Because a big, flat screen allows you to more effectively engage in four-player Halo. That’s really the only reason.

Man, I hope Mom forgets to check this.

Brendan:

I need a journal entry for tonight so I don’t have a blank spot in my calendar. Give me an idea.

Maria
(phone):

Um… I don’t know? This is why I don’t have a journal.

Brendan:

But you should!

M:

If I had a journal it would be made up of random snippets of conversation. Out of context.

B:

You’d have a quote log!

M:

I think quote logs are supposed to be funny.

B:

I just got an email from Mindy. I was hoping it was from my friend Mindy, but no.

M:

No?

B:

No, this is more “Girls In Heat Playing With Horse Studs.”

M:

Maybe Mindy is trying to give you a message.

B:

I’m so putting that in my journal.

M:

No! Don’t!

B:

*click*

It’s DONE: I have successfully categorized (frequently up to five times) every single blasted entry in the history of NFD. EVERY SINGLE ONE. Besides going through one month at a time and filing them all, this also included a second sweep through the entire thing to fill an important slot I didn’t think of until I was almost done (landmarks).

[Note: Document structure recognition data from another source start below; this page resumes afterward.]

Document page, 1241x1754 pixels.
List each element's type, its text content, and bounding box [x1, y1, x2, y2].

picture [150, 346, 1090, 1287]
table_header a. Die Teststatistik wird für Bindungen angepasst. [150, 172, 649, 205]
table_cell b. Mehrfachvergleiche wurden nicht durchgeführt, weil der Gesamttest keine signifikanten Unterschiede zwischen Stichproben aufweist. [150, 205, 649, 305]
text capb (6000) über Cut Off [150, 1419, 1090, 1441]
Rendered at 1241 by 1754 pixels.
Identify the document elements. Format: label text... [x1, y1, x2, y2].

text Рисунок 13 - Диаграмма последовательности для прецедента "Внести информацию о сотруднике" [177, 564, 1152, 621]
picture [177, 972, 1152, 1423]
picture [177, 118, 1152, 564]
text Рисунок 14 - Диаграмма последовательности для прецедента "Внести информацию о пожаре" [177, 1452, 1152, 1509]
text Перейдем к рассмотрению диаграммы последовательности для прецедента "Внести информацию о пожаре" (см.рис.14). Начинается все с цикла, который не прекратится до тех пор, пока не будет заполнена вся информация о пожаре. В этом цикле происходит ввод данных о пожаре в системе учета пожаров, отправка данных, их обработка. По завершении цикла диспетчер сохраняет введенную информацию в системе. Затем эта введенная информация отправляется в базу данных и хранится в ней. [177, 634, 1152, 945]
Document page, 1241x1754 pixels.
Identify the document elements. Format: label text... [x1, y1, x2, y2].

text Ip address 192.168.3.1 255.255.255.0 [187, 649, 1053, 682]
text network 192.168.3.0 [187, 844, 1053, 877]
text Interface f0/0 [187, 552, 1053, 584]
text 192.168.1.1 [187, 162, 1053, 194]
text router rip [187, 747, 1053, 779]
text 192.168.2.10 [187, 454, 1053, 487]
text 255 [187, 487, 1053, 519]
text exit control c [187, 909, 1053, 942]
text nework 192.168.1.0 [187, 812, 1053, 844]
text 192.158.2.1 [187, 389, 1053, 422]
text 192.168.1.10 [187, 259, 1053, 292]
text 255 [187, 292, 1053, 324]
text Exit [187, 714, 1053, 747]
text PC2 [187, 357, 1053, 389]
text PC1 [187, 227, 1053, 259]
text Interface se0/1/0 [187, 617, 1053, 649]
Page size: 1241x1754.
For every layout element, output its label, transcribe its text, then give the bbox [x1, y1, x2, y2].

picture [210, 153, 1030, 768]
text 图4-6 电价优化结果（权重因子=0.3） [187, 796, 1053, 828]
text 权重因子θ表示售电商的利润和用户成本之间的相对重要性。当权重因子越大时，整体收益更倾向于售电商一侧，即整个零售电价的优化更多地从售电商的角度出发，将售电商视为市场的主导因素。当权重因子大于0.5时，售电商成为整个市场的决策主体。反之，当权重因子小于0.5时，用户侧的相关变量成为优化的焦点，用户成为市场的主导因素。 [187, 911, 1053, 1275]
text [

With that done, I’m going to my apartment* with Maria to take measurements, then we’re both heading to Richmond so that a) Maria can see my ancestral** home before Mom sells it and b) I can help Mom empty the house of objects so that she can sell it. I’m not actually very worked up about this. I moved out emotionally and mentally at the end of my junior year of high school; that summer I lived at GSP, and the summer after I lived in Brazil, and in between I lived in Erika’s car. Mostly I’m glad Mom found a good family for it. I hope they appreciate the trees.

So yeah, I’ll be home all weekend hawking the remnants of my childhood at The Yard Sale. Expect posts to drop precipitately, but not entirely. I’m pretty sure Mom isn’t selling the phones.

* Did I ever talk about our apartment hunt? Sufficient: It was long, it was hot, nobody in Louisville thinks having two bathrooms is important and we ended up with the first place we looked at. Which is great, but not cheap.

** Not actually “ancestral.” More like “built in 1989.”